In what some media outlets are calling a "tiff," an uncertain number of workers in China reportedly threatened this week to jump to their deaths following a labour dispute with Foxconn.
Foxconn Technology Group is the company that Microsoft and Apple tap to manufacture the Xbox 360 and iPad - proof, I suppose, that money is no fanboy. If you ever noticed the "Made in China" stamp on your 360, it refers to a factory in Wuhan where Foxconn employees used to manufacture the console. Foxconn allegedly told its workers that the Microsoft contract would be moved to another location, and that's where the story gets muddy. Foxconn workers allege that they were initially offered a choice between severance and being "transferred," but then backed out of the severance option:
The workers climbed to the top of the six-storey dormitory on Jan. 3 and threatened to jump before Wuhan city officials persuaded them to desist and return to work, according to the workers and accounts online. The workers gave varying estimates of the numbers involved in the strike, from 80 to 200, and photos posted online showed dozens of people crowding the roof of the boxy concrete building.
Note that the report suggests these people live in a "dormitory," and were persuaded to not kill themselves but to "return to work" instead.
Read on, after the jump.
Meanwhile, Foxconn reportedly denies that it offered its employees severance, and that "only some" were offered transfers (there is no indication what, if anything, the other employees were offered); and while unnamed current employees of Foxconn stated that some of the strikers threatened to kill themselves, one employee who recently left the plant (which is reportedly run with "military-like discipline"), Wang Jungang, argues that "none of them were going to jump" but that the company and government officials were anxious about the "consequences" should one of them jump.
This is not the first time suicide has been an issue at Foxconn plants, which also produce products for Sony, Nintendo, Dell, and HP. In 2010, an over a dozen Foxconn employees attempted suicide by jumping, resulting in an estimated fourteen deaths. As with the current incident, exact numbers are difficult to pin down.
For it's part, Apple is stepping up its scrutiny of its suppliers, following the Foxconn controversies:
In the course of the 229 audits, Apple said it discovered several violations, including instances of underage labor at five facilities. Apple said it required the suppliers to support the young workers to return to school and to improve their management systems to add age-verification procedures. Apple also said it found instances of involuntary labor and stopped working with one of suppliers involved.

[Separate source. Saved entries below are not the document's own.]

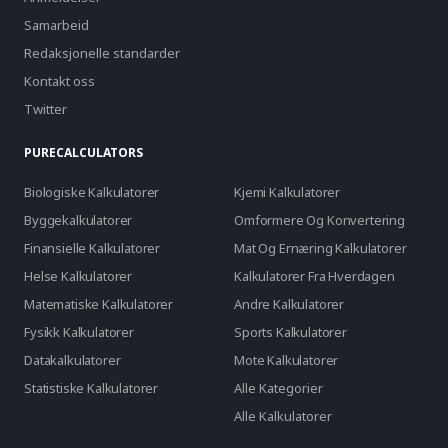
Samarbeid
Redaksjonelle standarder
Kontakt oss
Twitter
PURECALCULATORS
Biologiske Kalkulatorer
Kjemi Kalkulatorer
Byggekalkulatorer
Omformere Og Konvertering
Finansielle Kalkulatorer
Mat Og Ernæring Kalkulatorer
Helse Kalkulatorer
Kalkulatorer Fra Hverdagen
Matematiske Kalkulatorer
Andre Kalkulatorer
Fysikk Kalkulatorer
Sports Kalkulatorer
Datakalkulatorer
Mote Kalkulatorer
Statistiske Kalkulatorer
Alle Kategorier
Alle Kalkulatorer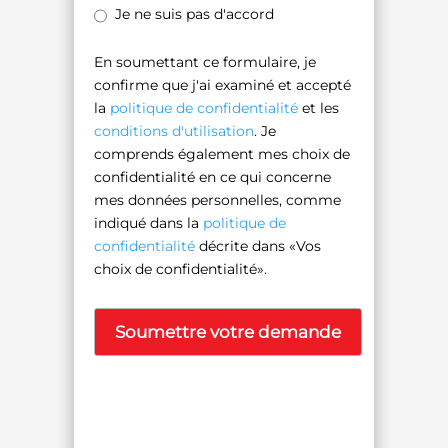
Je ne suis pas d'accord
En soumettant ce formulaire, je
confirme que j'ai examiné et accepté
la
politique de confidentialité
et les
conditions d'utilisation
. Je
comprends également mes choix de
confidentialité en ce qui concerne
mes données personnelles, comme
indiqué dans la
politique de
confidentialité
décrite dans «Vos
choix de confidentialité».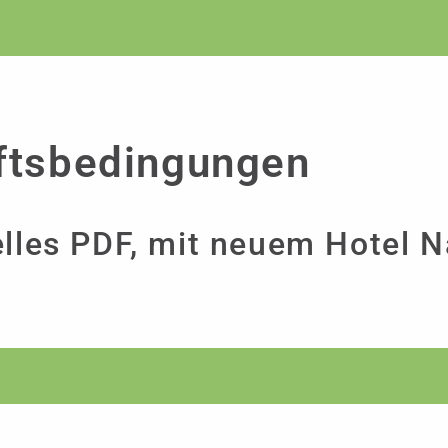
ftsbedingungen
elles PDF, mit neuem Hotel 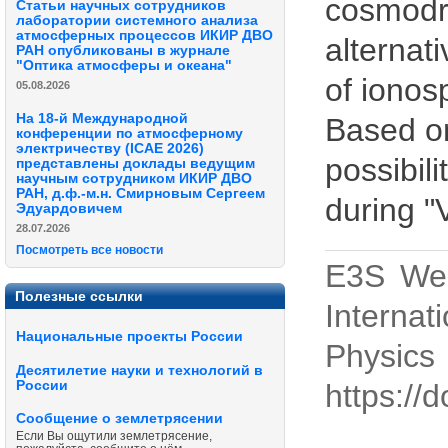
cosmodro
Статьи научных сотрудников
лаборатории системного анализа
атмосферных процессов ИКИР ДВО
alternat
РАН опубликованы в журнале
"Оптика атмосферы и океана"
of ionos
05.08.2026
На 18-й Международной
Based on
конференции по атмосферному
электричеству (ICAE 2026)
possibil
представлены доклады ведущим
научным сотрудником ИКИР ДВО
РАН, д.ф.-м.н. Смирновым Сергеем
during "
Эдуардовичем
28.07.2026
Посмотреть все новости
E3S Web
Полезные ссылки
Internat
Национальные проекты России
Physi
Десятилетие науки и технологий в
России
https://
Сообщение о землетрясении
Если Вы ощутили землетрясение,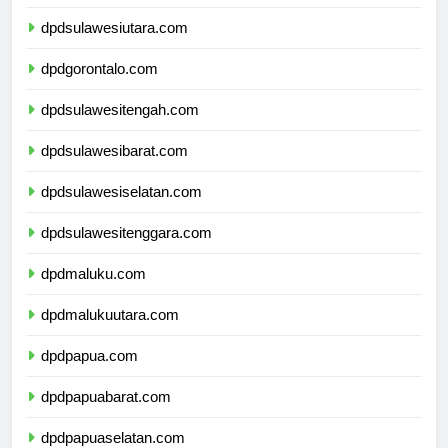
dpdkalimantanutara.com
dpdsulawesiutara.com
dpdgorontalo.com
dpdsulawesitengah.com
dpdsulawesibarat.com
dpdsulawesiselatan.com
dpdsulawesitenggara.com
dpdmaluku.com
dpdmalukuutara.com
dpdpapua.com
dpdpapuabarat.com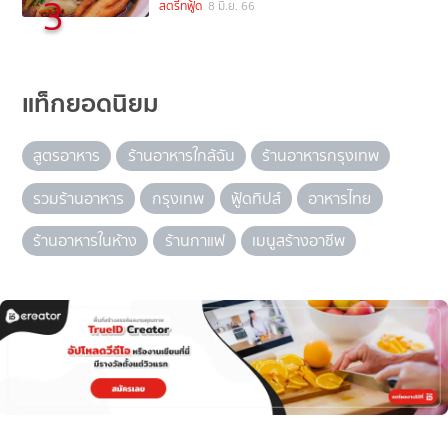
3
สตรีทฟู้ด
8 มิ.ย. 66
แท็กยอดนิยม
สูตรอาหาร
ร้านอาหารใกล้ฉัน
ร้านอาหารกรุงเทพ
รวมร้านอาหาร
กรุงเทพ
ฟู้ดทิปส์
อาหารไทย
ร้านอาหารในห้าง
ร้านกาแฟ
เมนูสร้างอาชีพ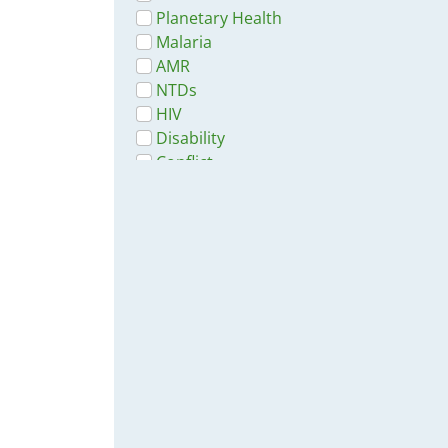
Acción contra el Hambre España
Planetary Health
Agencia Espanola de Cooperatión
Malaria
International para el Desarrollo
AMR
C. P. Fernández
NTDs
C. Servili
HIV
Dr. J. M. Caldas de Almeida
Disability
Dr. V. A. Basauri
Conflict
epartamento de Salud Mental y
Natural Hazards
Toxicomanías Organización
Rapid Response
Mundial de la Salud
Global Health Education
Federación Internacional de
Pharmacy
Sociedades de la Cruz Roja y
2.0 Rapid Response
Media Luna Roja
Cholera
GLI
IACAPAP
Lloyd, Linda
Ministerio de Salud Pública y
Bienestar Social (MSPBS)
Ministerio de Salud Pública y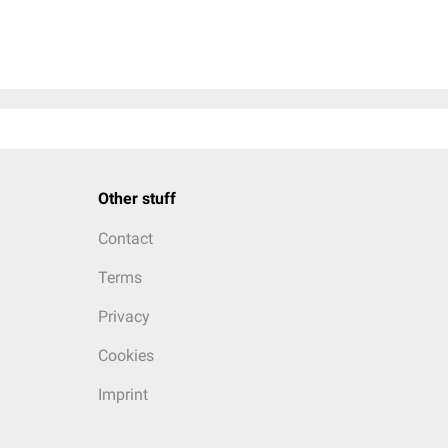
Other stuff
Contact
Terms
Privacy
Cookies
Imprint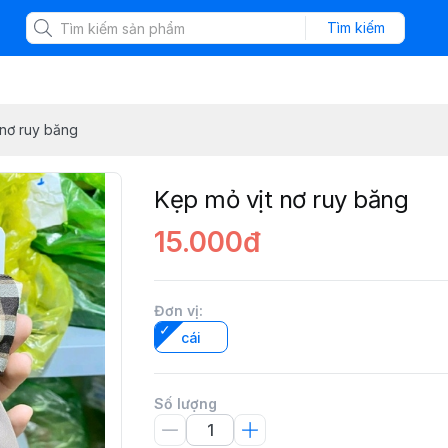
Tìm kiếm
 nơ ruy băng
Kẹp mỏ vịt nơ ruy băng
15.000đ
Đơn vị
:
cái
Số lượng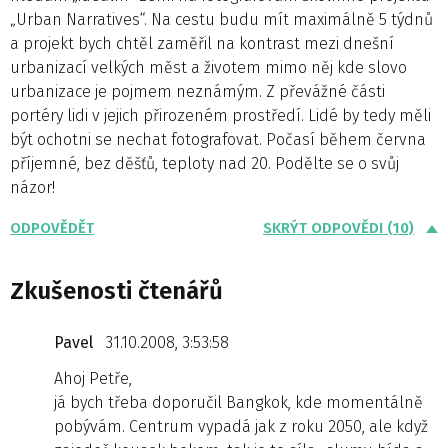
„Urban Narratives“. Na cestu budu mít maximálně 5 týdnů
a projekt bych chtěl zaměřil na kontrast mezi dnešní
urbanizací velkých měst a životem mimo něj kde slovo
urbanizace je pojmem neznámým. Z převážné části
portéry lidi v jejich přirozeném prostředí. Lidé by tedy měli
být ochotni se nechat fotografovat. Počasí během června
příjemné, bez děšťů, teploty nad 20. Podělte se o svůj
názor!
ODPOVĚDĚT
SKRÝT ODPOVĚDI (10)
Zkušenosti čtenářů
Pavel
31.10.2008, 3:53:58
Ahoj Petře,
já bych třeba doporučil Bangkok, kde momentálně
pobývám. Centrum vypadá jak z roku 2050, ale když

"Involuntary labour" is, like the term "unfree labour", a nice way of describing forms of labour from conscription, to serfdom, to slavery, so it is difficult to ascertain exactly the sort of labour violation that is being described in that report. Regardless, it's good to know that Apple is doing something to prevent involuntary labour from being a link in the chain that manufactures its products.
In response, Apple will now compel its suppliers - including Foxconn - to hold to the standards of the Fair Labor Association, which are themselves approved by the UN's International Labour Organization, which include audits of working conditions and third-party complaint systems. Of course, one wonders why every multinational tech giant hasn't always automatically demanded such standards of its suppliers and contractors.
According to Apple Insider, Foxconn has settled its current labour dispute. The site also offers a slightly different version of the dispute than is reported elsewhere, indicating that employees were upset over "dismal" working conditions and pay, and that:
An employee at the facility, speaking on condition of anonymity, said that over 100 of the 32,000 workers at the Wuhan campus had taken to the rooftop of a three-story campus building in a protest that lasted eight hours. Some of the disgruntled employees reportedly threatened to jump from the roof if the company failed to meet their demands.
The unnamed worker said that Foxconn promised a $450 per month salary including overtime pay as part of a deal for workers who were forced to relocate from the company's main factory in Shenzhen to Wuhan, but employees have received only two-thirds that amount and need to endure poor working conditions.
Of course, we'll have more as it arises.